-- start of Excerpt provided --
The present invention intends to provide a method for making the sewing machine body that is composed of three individual parts connected with each other by welding connection plates therebetween so as to have a light and strong sewing machine body. Each part is made by pressing and welding metal boards so as to obtain hollow frameworks which is strong and light in weight.

SUMMARY OF THE INVENTION

The present invention relates to a method for making a sewing machine body comprising:

• • step 1: cutting a board into pieces with desired sizes;
  • step 2: pressing the pieces to have deformation portions so as to obtain enclosed or semi-enclosed parts;
  • step 3: welding sides of each of the parts into welding portions so as to obtain frameworks with hollow interiors;
  • step 4: welding connection plates to the frameworks to form the sewing machine body, and
  • step 5: final finishing the sewing machine body.

The present invention will become more obvious from the following description when taken in connection with the accompanying drawings which show, for purposes of illustration only, a preferred embodiment in accordance with the present invention.

BRIEF DESCRIPTION OF THE DRAWINGS

FIG. 1 is a perspective view to show the sewing machine body that is made by the method of the present invention;

FIG. 2 is an exploded view to show the sewing machine body made by the method of the present invention;

FIG. 3 is a side view to show the sewing machine body made by the method of the present invention;

FIG. 4 shows the welding seams are parallel to the arm;

FIG. 5 shows steps of the method for making the sewing machine body of the present invention;

FIG. 6 shows the items in the steps of the method of the present invention;

FIG. 7 shows another embodiment of the parts of the sewing machine body made by the method of the present invention, and

FIG. 8 shows yet another embodiment of the parts of the sewing machine body made by the method of the present invention.

DETAILED DESCRIPTION OF THE PREFERRED EMBODIMENT

Referring to FIGS. 1 to 3, the sewing machine body 10 of the present invention comprises a main frame 20 which is composed of three frameworks 200 which are used as a first part 21, a second part 22 and a third part 23 for the main frame 20 of the sewing machine body. Each of the three parts 21, 22 and 23 has a hollow interior 201 defined therein so as to reduce the total weight of the frame 20. A plurality of connection plates 30 are used to connect the first part 21 and the second part 22, and the second part 22 and the third part 23 as shown in FIG. 3. The hollow interior 201 can be defined by four sidewalls so that the hollow interior 201 is enclosed by the four sidewalls and forms as a rectangular cross section as shown in FIG. 2. The hollow interior 201 can be defined by three sidewalls and the hollow interior 201 is enclosed by the three sidewalls and forms as a U-shaped cross section as shown in FIG. 7. The hollow interior 201 can also be defined by an H-shaped sidewall and the hollow interior 201 is enclosed by the three sections of the H-shaped sidewall forms as a U-shaped cross section as shown in FIG. 8. The cross section of each of the parts 21, 22, 23 can also be arranged as an oval configuration or a circular configuration. The sidewalls of the framework 200 are made by boards.

The first part 21 which is the longest one of the three parts and is received in a base 11 of the sewing machine body 10. The second part 22 which is the shortest one of the three parts and is received in the upright part 12 which is connected to a top of an end of the first part 21. The third part 23 is then connected to a distal end of the second part 22 and received in the arm 13 of the sewing machine body 10. The three parts 21, 22 and 23 can be connected with each other by welding or bolts. In this embodiment, four connection plates 30 are welded to respective sides of each of the three parts 21, 22, and 23 as shown in FIG. 1. The welding seams 31 are located at the top edge and the bottom edge of each of the connection plates 30.
-- end of Excerpt provided --
-- start of Data listing --
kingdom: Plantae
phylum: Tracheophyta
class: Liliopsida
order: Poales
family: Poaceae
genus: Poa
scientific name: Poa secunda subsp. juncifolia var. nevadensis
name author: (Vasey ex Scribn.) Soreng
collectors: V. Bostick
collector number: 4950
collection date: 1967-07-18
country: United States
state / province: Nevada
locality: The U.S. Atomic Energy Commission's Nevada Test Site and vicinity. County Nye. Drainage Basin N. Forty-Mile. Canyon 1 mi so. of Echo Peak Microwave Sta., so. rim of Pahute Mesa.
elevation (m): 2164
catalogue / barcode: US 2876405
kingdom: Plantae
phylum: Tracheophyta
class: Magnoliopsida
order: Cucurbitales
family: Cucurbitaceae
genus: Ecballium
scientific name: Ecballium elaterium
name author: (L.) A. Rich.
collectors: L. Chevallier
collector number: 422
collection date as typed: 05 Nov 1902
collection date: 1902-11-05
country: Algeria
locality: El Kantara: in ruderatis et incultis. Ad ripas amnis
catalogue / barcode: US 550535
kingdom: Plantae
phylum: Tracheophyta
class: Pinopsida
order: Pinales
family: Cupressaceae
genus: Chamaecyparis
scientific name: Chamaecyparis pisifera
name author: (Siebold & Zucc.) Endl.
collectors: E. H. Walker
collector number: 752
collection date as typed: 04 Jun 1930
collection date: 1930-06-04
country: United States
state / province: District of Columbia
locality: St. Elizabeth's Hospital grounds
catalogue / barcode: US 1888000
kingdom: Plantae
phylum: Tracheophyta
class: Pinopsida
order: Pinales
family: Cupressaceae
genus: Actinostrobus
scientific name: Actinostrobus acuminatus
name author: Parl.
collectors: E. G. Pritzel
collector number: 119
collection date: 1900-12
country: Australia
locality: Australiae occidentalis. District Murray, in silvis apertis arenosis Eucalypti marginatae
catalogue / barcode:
-- end of Data listing --
» Objectives:
[a] List the five steps of the method set out in the excerpt on making a sewing machine body.
[b] Transcribe word for word everything in the excerpt on making a sewing machine body from "The present invention relates" down to "with the present invention.".

» Outputs by task:
[a]
1. Cutting a board into pieces with desired sizes.
2. Pressing the pieces to have deformation portions so as to obtain enclosed or semi-enclosed parts.
3. Welding sides of each of the parts into welding portions so as to obtain frameworks with hollow interiors.
4. Welding connection plates to the frameworks to form the sewing machine body.
5. Final finishing the sewing machine body.

[b]
The present invention relates to a method for making a sewing machine body comprising:

• • step 1: cutting a board into pieces with desired sizes;
  • step 2: pressing the pieces to have deformation portions so as to obtain enclosed or semi-enclosed parts;
  • step 3: welding sides of each of the parts into welding portions so as to obtain frameworks with hollow interiors;
  • step 4: welding connection plates to the frameworks to form the sewing machine body, and
  • step 5: final finishing the sewing machine body.

The present invention will become more obvious from the following description when taken in connection with the accompanying drawings which show, for purposes of illustration only, a preferred embodiment in accordance with the present invention.